The following programs were written while I was at Columbia University. I continue to maintain them, though they are still distributed by Columbia. Under restrictions imposed by Columbia, these programs can only be used for research and educational purposes. To get access to the two first programs in the list, any potential user needs to print and fax one license agreement for each program (see below). Once approved, download instructions will follow.

  • LCseg [ license agreement ]
    A domain-independent discourse segmenter based on lexical cohesion. It divides unrestricted texts into topically cohesive units. This work is described in my ACL-03 paper.
  • LexChainer [ license agreement ]
    A tool that uses WordNet on unrestricted texts for finding lexical chains, chains of semantically related words. This tool also does word sense disambiguation to ensure that words appearing in the same chain have related meanings. This work is described in my IJCAI-03 paper.

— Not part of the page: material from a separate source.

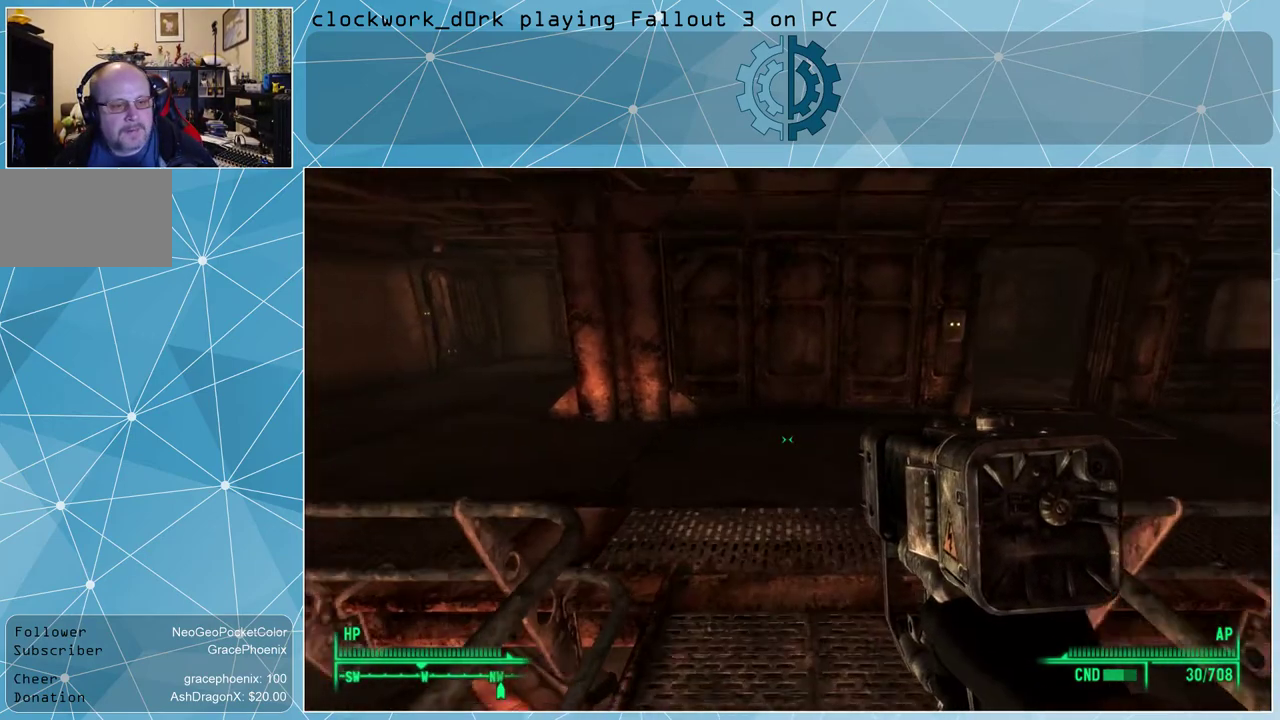
{"keys": ["w"], "mouse": [], "events": []}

  • NXT transcription extraction tool
    dump_meeting is a small program that creates plain-text meeting transcriptions and annotation from NXT-encoded meeting data. It currently supports extraction of transcriptions, extractive summaries, dialog acts, adjacency pairs, and topic segmentation. Various printing options are available (e.g., punctuation, case sensitive, ASR-like), and turn segmentation may be arbitrarily defined (dialog act units, silence-based, or as specified by the user). Detailed usage is available here.